Saved entries
● ● ●

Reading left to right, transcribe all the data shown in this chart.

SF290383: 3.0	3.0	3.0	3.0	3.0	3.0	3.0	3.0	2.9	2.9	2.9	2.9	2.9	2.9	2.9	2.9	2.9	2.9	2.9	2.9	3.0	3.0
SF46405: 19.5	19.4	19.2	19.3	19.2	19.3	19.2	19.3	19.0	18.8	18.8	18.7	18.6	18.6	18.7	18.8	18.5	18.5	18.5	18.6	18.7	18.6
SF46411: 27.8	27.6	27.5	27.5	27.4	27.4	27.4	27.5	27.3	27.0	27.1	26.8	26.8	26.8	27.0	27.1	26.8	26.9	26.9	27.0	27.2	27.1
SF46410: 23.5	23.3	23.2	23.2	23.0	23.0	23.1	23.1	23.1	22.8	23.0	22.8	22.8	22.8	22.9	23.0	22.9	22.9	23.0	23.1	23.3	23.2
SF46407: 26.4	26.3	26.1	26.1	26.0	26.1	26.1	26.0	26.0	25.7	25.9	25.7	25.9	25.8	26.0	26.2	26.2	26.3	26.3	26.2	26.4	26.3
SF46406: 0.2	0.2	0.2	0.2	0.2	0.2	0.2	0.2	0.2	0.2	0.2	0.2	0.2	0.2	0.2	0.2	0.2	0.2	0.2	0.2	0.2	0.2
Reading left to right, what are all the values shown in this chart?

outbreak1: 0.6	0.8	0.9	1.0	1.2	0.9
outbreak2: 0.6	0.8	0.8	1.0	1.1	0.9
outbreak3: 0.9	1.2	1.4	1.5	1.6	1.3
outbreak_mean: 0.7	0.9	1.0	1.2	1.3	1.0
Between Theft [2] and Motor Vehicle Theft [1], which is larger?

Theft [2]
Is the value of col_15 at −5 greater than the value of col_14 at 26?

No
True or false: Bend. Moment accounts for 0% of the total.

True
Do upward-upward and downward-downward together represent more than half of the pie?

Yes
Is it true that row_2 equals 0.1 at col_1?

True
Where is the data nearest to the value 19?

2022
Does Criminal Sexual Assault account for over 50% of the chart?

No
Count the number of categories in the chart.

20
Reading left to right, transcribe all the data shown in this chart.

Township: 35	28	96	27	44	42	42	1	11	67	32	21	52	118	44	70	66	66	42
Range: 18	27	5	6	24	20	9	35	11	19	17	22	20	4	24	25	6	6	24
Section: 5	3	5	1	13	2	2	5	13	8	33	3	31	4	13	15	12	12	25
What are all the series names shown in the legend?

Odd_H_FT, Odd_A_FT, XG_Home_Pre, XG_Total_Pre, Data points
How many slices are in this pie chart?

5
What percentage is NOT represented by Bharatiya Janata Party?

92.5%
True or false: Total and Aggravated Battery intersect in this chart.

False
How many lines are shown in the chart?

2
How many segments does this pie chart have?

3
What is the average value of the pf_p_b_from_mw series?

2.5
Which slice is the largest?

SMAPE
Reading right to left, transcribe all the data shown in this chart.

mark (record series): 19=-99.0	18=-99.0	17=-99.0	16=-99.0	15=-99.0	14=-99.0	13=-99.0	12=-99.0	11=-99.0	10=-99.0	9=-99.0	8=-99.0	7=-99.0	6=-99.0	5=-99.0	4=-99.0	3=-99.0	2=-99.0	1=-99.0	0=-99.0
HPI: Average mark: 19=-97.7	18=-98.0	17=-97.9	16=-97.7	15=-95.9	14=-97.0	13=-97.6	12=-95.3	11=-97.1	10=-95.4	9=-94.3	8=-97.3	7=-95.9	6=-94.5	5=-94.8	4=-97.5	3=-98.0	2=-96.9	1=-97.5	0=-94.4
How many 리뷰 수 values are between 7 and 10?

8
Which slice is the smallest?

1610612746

● ● ●

List each line of the entries above that contains the word "left".

» **Answer for this exercise**:
Reading left to right, transcribe all the data shown in this chart.
Reading left to right, what are all the values shown in this chart?
Reading left to right, transcribe all the data shown in this chart.
Reading right to left, transcribe all the data shown in this chart.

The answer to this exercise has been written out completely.